List of tasks -
- 1) Do the following statements agree with the page on the Neo4j connector? Answer each with yes or no, and quote the words of the page that decide it.
(a) The connector was built on the neo4j-spark-connector project.
(b) The spark-shell commands set the master to "local[2]".
(c) The sbt dependency line gives version 0.1.4-3.4 for neo4j-almaren.
- 2) Retype the lines of the entries, starting at the first line of the entries and ending at the line that contains "Управление в микроволновой". Include both of those lines.

Document segment -
To add neo4j dependency to your sbt build:
libraryDependencies += "com.github.music-of-the-ainur" %% "neo4j-almaren" % "0.1.4-3.4"
Neo4j Connector was implemented using https://github.com/neo4j-contrib/neo4j-spark-connector. For more details check the following link.
To run in spark-shell: For 2.12:
spark-shell --master "local[*]" --packages "com.github.music-of-the-ainur:almaren-framework_2.12:0.9.10-3.4,com.github.music-of-the-ainur:neo4j-almaren_2.12:0.1.4-3.4"
For 2.13:
spark-shell --master "local[*]" --packages "com.github.music-of-the-ainur:almaren-framework_2.13:0.9.10-3.4,com.github.music-of-the-ainur:neo4j-almaren_2.13:0.1.4-3.4"

Source information -
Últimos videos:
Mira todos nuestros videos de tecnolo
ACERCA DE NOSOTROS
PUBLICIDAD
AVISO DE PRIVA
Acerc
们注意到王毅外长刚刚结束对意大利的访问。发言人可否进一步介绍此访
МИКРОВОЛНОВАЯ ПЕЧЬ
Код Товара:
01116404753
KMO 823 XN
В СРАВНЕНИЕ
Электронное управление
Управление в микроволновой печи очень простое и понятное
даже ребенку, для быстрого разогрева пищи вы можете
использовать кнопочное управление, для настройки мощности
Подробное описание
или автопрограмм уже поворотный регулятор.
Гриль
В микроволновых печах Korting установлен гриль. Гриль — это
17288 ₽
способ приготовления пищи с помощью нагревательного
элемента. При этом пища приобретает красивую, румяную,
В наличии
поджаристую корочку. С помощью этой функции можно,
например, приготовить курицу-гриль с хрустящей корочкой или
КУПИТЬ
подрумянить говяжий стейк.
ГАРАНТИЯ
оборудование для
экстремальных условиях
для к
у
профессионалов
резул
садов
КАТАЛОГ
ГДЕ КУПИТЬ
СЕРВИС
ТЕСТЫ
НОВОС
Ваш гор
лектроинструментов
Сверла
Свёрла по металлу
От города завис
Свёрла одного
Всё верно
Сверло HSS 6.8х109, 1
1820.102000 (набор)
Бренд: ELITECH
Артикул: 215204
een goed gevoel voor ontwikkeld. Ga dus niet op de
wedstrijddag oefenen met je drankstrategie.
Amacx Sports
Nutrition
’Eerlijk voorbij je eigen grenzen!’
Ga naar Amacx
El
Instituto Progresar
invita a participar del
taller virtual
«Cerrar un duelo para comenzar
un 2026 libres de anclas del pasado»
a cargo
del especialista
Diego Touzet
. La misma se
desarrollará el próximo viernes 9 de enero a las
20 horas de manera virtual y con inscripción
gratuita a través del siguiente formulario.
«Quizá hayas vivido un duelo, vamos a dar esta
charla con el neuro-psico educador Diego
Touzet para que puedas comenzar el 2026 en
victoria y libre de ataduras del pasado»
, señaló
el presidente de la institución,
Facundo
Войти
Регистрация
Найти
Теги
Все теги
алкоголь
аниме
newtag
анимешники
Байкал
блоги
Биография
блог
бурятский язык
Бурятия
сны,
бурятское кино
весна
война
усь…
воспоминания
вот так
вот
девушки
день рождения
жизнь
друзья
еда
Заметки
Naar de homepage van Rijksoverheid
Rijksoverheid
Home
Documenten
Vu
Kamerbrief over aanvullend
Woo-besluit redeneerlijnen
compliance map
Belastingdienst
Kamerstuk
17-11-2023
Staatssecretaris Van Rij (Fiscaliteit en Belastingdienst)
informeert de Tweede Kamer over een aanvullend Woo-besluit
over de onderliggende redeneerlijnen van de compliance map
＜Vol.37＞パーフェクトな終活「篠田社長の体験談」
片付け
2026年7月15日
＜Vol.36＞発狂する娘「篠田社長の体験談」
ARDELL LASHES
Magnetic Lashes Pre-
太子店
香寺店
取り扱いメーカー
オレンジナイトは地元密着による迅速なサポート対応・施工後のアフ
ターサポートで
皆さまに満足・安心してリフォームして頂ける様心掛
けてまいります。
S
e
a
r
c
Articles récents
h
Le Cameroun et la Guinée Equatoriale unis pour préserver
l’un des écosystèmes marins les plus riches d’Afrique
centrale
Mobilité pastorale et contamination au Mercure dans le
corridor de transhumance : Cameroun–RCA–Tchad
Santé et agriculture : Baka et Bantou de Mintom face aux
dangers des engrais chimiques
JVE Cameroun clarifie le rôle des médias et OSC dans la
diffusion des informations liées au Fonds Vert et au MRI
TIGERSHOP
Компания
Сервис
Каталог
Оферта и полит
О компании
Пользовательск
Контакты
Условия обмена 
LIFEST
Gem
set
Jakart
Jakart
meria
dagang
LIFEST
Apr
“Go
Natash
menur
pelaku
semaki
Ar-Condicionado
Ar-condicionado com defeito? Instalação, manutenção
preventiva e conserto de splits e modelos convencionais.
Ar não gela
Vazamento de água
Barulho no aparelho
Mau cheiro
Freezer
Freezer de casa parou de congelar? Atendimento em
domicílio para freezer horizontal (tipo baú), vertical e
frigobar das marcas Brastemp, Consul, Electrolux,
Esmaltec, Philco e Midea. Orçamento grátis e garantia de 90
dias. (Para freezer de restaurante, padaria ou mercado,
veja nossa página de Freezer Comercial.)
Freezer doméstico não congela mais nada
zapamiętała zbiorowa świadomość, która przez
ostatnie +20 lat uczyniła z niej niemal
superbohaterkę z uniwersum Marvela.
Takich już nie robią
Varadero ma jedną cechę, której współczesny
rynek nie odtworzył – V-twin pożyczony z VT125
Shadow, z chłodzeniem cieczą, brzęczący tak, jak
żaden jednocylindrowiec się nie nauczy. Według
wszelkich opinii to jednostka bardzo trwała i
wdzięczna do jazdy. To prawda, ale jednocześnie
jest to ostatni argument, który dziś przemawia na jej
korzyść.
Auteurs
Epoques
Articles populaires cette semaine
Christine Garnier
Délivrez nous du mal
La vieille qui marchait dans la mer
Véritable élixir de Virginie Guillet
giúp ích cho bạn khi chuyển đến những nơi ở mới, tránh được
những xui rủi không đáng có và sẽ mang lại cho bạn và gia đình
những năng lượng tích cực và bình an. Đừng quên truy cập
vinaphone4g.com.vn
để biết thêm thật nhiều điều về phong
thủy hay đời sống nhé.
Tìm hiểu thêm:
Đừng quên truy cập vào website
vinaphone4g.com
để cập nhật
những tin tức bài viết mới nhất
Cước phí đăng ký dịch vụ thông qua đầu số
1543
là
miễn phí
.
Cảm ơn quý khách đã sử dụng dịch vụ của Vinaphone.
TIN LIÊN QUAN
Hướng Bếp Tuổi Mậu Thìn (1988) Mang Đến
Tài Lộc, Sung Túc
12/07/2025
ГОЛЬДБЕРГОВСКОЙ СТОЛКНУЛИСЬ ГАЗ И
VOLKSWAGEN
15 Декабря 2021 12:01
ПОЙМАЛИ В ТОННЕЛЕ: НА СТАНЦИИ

Results for each task -
- 1)
(a) Yes: "Neo4j Connector was implemented using https://github.com/neo4j-contrib/neo4j-spark-connector."
(b) No: "spark-shell --master "local[*]""
(c) Yes: ""neo4j-almaren" % "0.1.4-3.4""

- 2)
Últimos videos:
Mira todos nuestros videos de tecnolo
ACERCA DE NOSOTROS
PUBLICIDAD
AVISO DE PRIVA
Acerc
们注意到王毅外长刚刚结束对意大利的访问。发言人可否进一步介绍此访
МИКРОВОЛНОВАЯ ПЕЧЬ
Код Товара:
01116404753
KMO 823 XN
В СРАВНЕНИЕ
Электронное управление
Управление в микроволновой печи очень простое и понятное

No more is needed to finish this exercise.